> _Questions to answer_
[A] Answer these questions about the reading notes, one answer per line:
(i) What are the creatures that come to life from surrealistic paintings called in the Paris story?
(ii) Until what hour did the writer stay up to finish the second book of the Shattered Sea trilogy?
(iii) According to the notes, who called the Vikings "Varangians"?
[B] Write out the reading notes exactly, from the words "Once I realized" up to and including the words "very readable story.".

> _Selected passage_
• • • •

1st I read "A Song For Quiet" by Cassandra Khaw, 2017, 112 pages - so, a novella. This is #2 in the "Persons Non Grata" series - I have bought #1 in the series because I liked the title, "Hammers On Bone". This is a fairly simple story of a black jazz musician in a Jim Crow type society fighting against some kind of mind-eating thing. Very much Lovecraft. The cheap supernatural detective from the 1st book makes another appearance. OK, I guess.

Next up, "The Last Days of New Paris", by China Miéville, 2016, 225 pages. This was billed as a novel, but presented more as a novella, as there were a couple of appendices that padded its slim 225 pages. I had read one of Miéville's novels probably over a decade ago - and, hah, I also about 3 years ago read a collection of his short stories, which I had forgotten about. He is a good writer. This story is about a Nazi-occupied Paris in which a mystical weapon causes images from surrealistic paintings to come to life - they are called "manifs", short for manifestations. Meanwhile, the Nazis recruit demons for the fight. An interesting read. There is an appendix listing the various manifs and the paintings they are based upon that cried out to be a web page where you could see the paintings rather than have them described. Maybe some fan will create it one day.

Then I read the 1st novel of the Shattered Seas trilogy by Joe Abercrombie, "Half A King". 2015, 386 pages. I read his "The First Law" trilogy in early 2016. Like the earlier trilogy, this is a page turner. Sword and sorcery, but mostly sword, lots of intrigue. I went on and blasted through books 2 and 3, "Half The World", 2015, 400 pages, and "Half a War", 2016, 384 pages. I stayed up til 4am finishing the 2nd one, I haven't done that for a while. Good characters, good plotting, good dialogue.

Once I realized this was actually post-apocalyptic science fiction rather than fantasy, studying the map of the Shattered Sea, I noticed it looked suspiciously like the Baltic Sea. Some shorelines are different and a lot of Finland is underwater, but still, see for yourself:

And in I think the second book, they take a journey via 2 rivers and a portage to the capital of the great southern kingdom, which sounded suspiciously like the routes the Vikings took to get to Constantinople via the Black and Caspian Seas. The Wikipedia article was titled "Trade route from the Varangians to the Greeks". I don't know that I'd heard of Varangians before - apparently the name the Vikings were called by the Greeks and the Rus. Here's the map from the Wikipedia page:

So a little history lesson to go with a very readable story.

Ha ha, here's a quote from the 1st book - can't seem to get away from economics.

The wealthier a man is, the more he craves wealth.

• • • •

> _Source data_
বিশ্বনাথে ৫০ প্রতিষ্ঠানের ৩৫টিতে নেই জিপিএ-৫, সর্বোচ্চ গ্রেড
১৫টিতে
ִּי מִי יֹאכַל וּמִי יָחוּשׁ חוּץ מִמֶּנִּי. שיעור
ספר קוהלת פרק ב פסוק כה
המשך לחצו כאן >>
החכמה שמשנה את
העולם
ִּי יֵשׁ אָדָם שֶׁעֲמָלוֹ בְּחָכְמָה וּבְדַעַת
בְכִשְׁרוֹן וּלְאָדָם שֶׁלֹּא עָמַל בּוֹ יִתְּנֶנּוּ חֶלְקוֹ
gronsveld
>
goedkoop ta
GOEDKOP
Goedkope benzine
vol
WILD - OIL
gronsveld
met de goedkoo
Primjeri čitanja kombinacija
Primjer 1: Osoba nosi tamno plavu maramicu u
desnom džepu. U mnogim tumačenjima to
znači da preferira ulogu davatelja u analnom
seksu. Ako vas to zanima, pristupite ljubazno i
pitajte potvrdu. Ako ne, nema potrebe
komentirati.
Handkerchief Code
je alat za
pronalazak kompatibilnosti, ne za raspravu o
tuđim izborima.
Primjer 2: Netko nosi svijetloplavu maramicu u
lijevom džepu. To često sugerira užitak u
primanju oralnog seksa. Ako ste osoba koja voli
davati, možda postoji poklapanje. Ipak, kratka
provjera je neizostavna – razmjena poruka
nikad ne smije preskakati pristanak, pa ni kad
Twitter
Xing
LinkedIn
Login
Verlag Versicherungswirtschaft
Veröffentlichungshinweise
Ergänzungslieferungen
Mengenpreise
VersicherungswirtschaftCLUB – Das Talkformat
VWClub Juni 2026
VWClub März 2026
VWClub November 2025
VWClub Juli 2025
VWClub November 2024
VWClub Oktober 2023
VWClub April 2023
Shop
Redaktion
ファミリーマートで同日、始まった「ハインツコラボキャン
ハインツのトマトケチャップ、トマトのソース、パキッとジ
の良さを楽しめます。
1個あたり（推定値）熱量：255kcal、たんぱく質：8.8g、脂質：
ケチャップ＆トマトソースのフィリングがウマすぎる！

• • • •

> _Answers for the tasks_
[A]
(i) They are called "manifs," short for manifestations.
(ii) The writer stayed up until 4am.
(iii) The Greeks and the Rus called them that.

[B]
Once I realized this was actually post-apocalyptic science fiction rather than fantasy, studying the map of the Shattered Sea, I noticed it looked suspiciously like the Baltic Sea. Some shorelines are different and a lot of Finland is underwater, but still, see for yourself:

And in I think the second book, they take a journey via 2 rivers and a portage to the capital of the great southern kingdom, which sounded suspiciously like the routes the Vikings took to get to Constantinople via the Black and Caspian Seas. The Wikipedia article was titled "Trade route from the Varangians to the Greeks". I don't know that I'd heard of Varangians before - apparently the name the Vikings were called by the Greeks and the Rus. Here's the map from the Wikipedia page:

So a little history lesson to go with a very readable story.